本文の抜粋:
鄙のビジネス書作家のブログ

鄙で暮らす経営コンサルタント(中小企業診断士)・ビジネス書作家六角明雄の感じたことを書いているブログ

在庫切れは誰の責任か

これは、卸売業や小売業での話題になりま

すが、在庫切れはよいことか、悪いことか

ということについては、一般的には、悪い

ことでしょう。


(ここで「一般的には」と書いたことには

理由がありますが、それは、後述します)


では、在庫切れが起きたとき、それは誰の

責任になるでしょうか?


購買担当者(在庫担当者も含む)でしょう

か、それとも、販売担当者でしょうか?


私は、経営者(または、事業の責任者)で

あると思っています。


これは、現場で起きたことは何でも経営者

の責任であるという意味ではありません。


というのは、もし、在庫切れの責任が在庫

担当者にあるとしたら、在庫担当者はどう

いう行動をとるでしょうか?


在庫切れが起きないよう、在庫をたくさん

持とうとするでしょう。


在庫が多いと在庫切れが起きないので、販

売先からの引き合いにも迅速に対応でき、

売上も増えて、事業は順調に進むというこ

とになるかもしれません。


ところが、在庫が多いと、売れ残りが増え

たり、商品の仕入代金に充てるための借入

を増やしたり、大きな倉庫を持たなければ

ならなくなったりします。


このことは、あまり目立ちませんが、事業

の利益を押し下げる要因になります。


よって、在庫は多ければよいという訳では

なく、かといって、すぎても少なすぎても

よいという訳ではありません。

掲載記録:
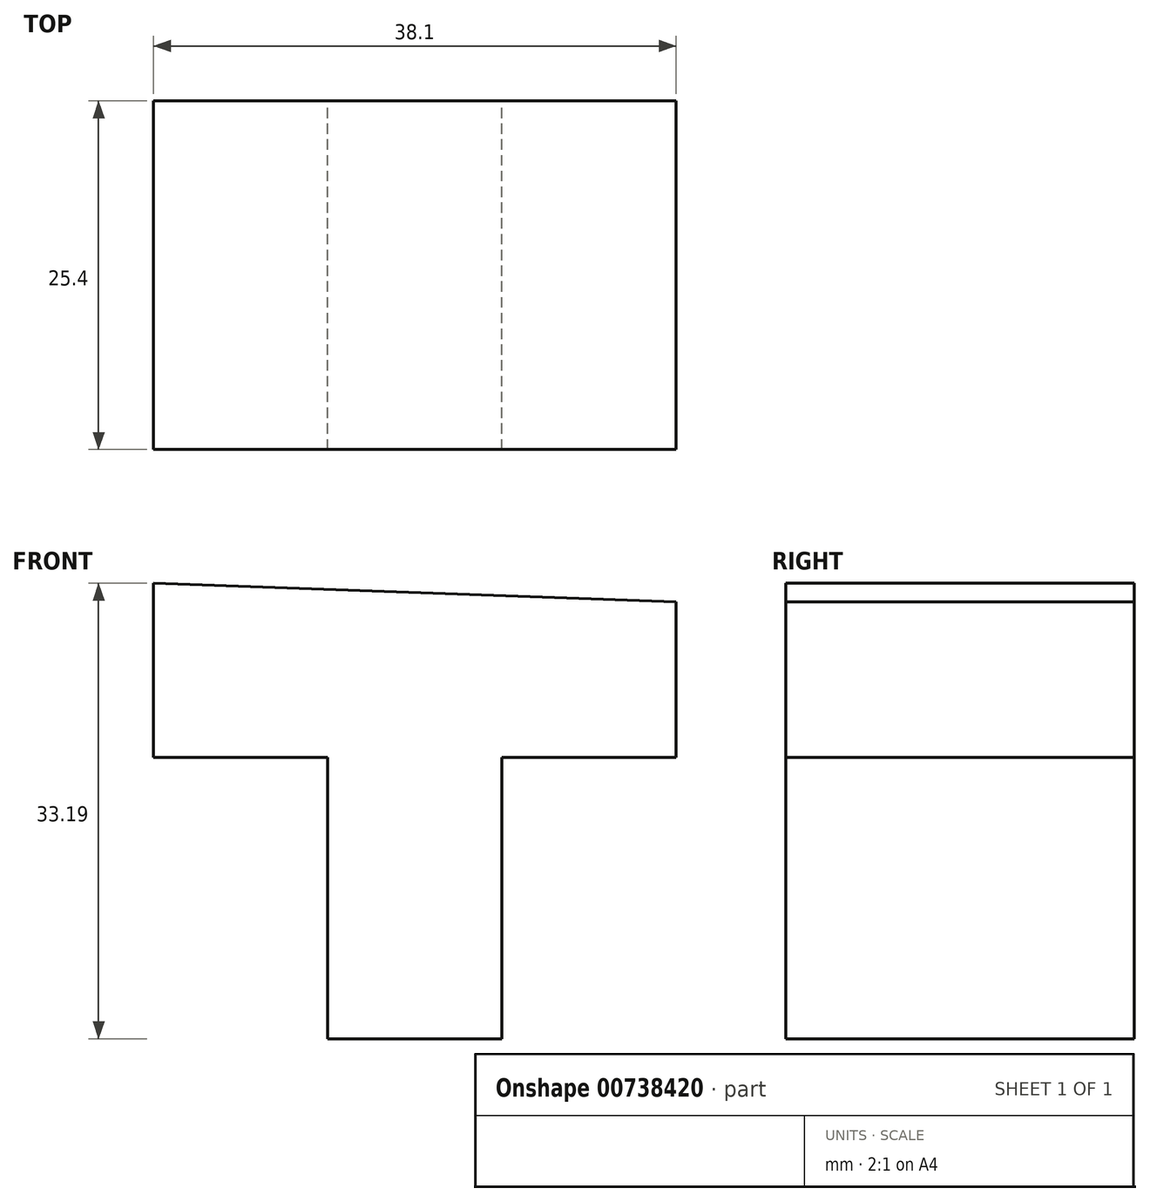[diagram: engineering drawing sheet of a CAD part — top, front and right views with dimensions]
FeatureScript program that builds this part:
annotation { "Feature Type Name" : "Feature", "Feature Type Description" : "" }
export const myFeature = defineFeature(function(context is Context, id is Id, definition is map)
    precondition{}
    {
        {
            var Q0;
            Q0=qCreatedBy(makeId("Front.planeOp"),FACE);
            var sketch = newSketch(context, id + "F0", { "sketchPlane" : qUnion([Q0])});
            skLineSegment(sketch, "E0", {"start": v(0, 20.49) * mm, "end": v(0, 0) * mm});
            skLineSegment(sketch, "E1", {"start": v(0, 0) * mm, "end": v(12.7, 0) * mm});
            skLineSegment(sketch, "E2", {"start": v(12.7, 0) * mm, "end": v(12.7, 20.49) * mm});
            skLineSegment(sketch, "E3", {"start": v(12.7, 20.49) * mm, "end": v(25.4, 20.49) * mm});
            skLineSegment(sketch, "E4", {"start": v(25.4, 20.49) * mm, "end": v(25.4, 33.19) * mm});
            skLineSegment(sketch, "E5", {"start": v(25.4, 31.83) * mm, "end": v(-12.7, 33.19) * mm});
            skLineSegment(sketch, "E6", {"start": v(-12.7, 33.19) * mm, "end": v(-12.7, 20.49) * mm});
            skLineSegment(sketch, "E7", {"start": v(-12.7, 20.49) * mm, "end": v(0, 20.49) * mm});
            skSolve(sketch);
        }
        {
            var Q0;
            Q0 = qSketchRegion(id + "F0", true);
            var Q1;
            Q1=makeQuery(id+"F0.imprint","IMPRINT",FACE,{"disambiguationData":[TD([[makeQuery(id+"F0.imprint","IMPRINT",EDGE,{"derivedFrom":sQuery(id+"F0.wireOp",EDGE,"E0")}),1.0]])]});
            extrude(context, id + "F1", {"entities" : qUnion([Q0, Q1]), "depth" : 25.4 * mm, "offsetDistance" : 25.4 * mm});
        }
    });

取り組む課題:
A) 在庫切れの責任をめぐる文章で、筆者は在庫切れの責任が誰にあると考えていますか?
B) 在庫切れの責任をめぐる文章を、最後の文の後から書き進めてください。

演習の結果:
A) 経営者(または、事業の責任者)です。

B)
したがって、利益を最大にするにはどの程

度の在庫を持てばよいかという、難しい判

断をするところに、経営者の手腕が問われ

ると私は考えています。


ですから、「在庫を多く持つこと≠利益を

増やすこと」ではありませんから、経営者

が判断した適切な在庫量を維持していると

きに、在庫切れは起こり得ることです。


そこで、在庫切れが起きることが、必ずし

も利益が減ること、即ち、悪いこと、では

ありません。


そこで、在庫担当者の責任はどこにあるの

かというと、経営者の決めた適切な在庫量

を維持しているかどうかということです。


もし、在庫担当者が、発注を忘れてしまっ

たり、在庫が少なくなったことに気づかな

かったりして適切な在庫量を維持できず、

そのことが原因で在庫切れが起きれば、そ

れは在庫担当者の責任です。


一方、適切な在庫量が維持されているにも

かかわらず、在庫切れが起きたときは、そ

れは在庫担当者の責任ではありません。


その在庫切れは、経営者の意思にしたがっ

て起きた在庫切れです。


ただ、経営者の判断がいつも正しいとは限

りませんので、経営者が判断を誤って適切

でない在庫量を在庫担当者に指示して在庫

切れが発生した場合は、経営者に責任があ

るということです。


今回は、在庫切れについて例をとって述べ

ましたが、今回の記事の趣旨は、結果責任

を従業員に負わせることは賢明ではないと

いうことです。


従業員の方に結果責任を負わせるようにす

ると、その従業員は、自分の責任を回避す

るということに力を注ぎ、自分だけがよけ

ればよいという行動をとることになりま

す。


これは部分最適といい、必ずしも、会社の

利益を最大にする全体最適の行動ではなく

なります。


会社全体が、全体最適の行動をとるように

するためには、まず、経営者が事業の方針

を示し、それに基づいて、それぞれの部署

に「行って欲しいこと」を示すことが必要

です。


この具体的な方法の説明は割愛しますが、

例えば、前述の例で言えば、「在庫切れを

起こすな」ではなく、「この商品は、●●

個から●●個の間で在庫を維持する」とい

う具体的な活動内容を示します。


単に、起きたことについて責任を問うだけ

でよいなら、どんな人でも経営者を務める

ことができます。


経営とは、難しい判断をすることであり、

だからこそ誰にでも務められるわけではな

いと私は考えています。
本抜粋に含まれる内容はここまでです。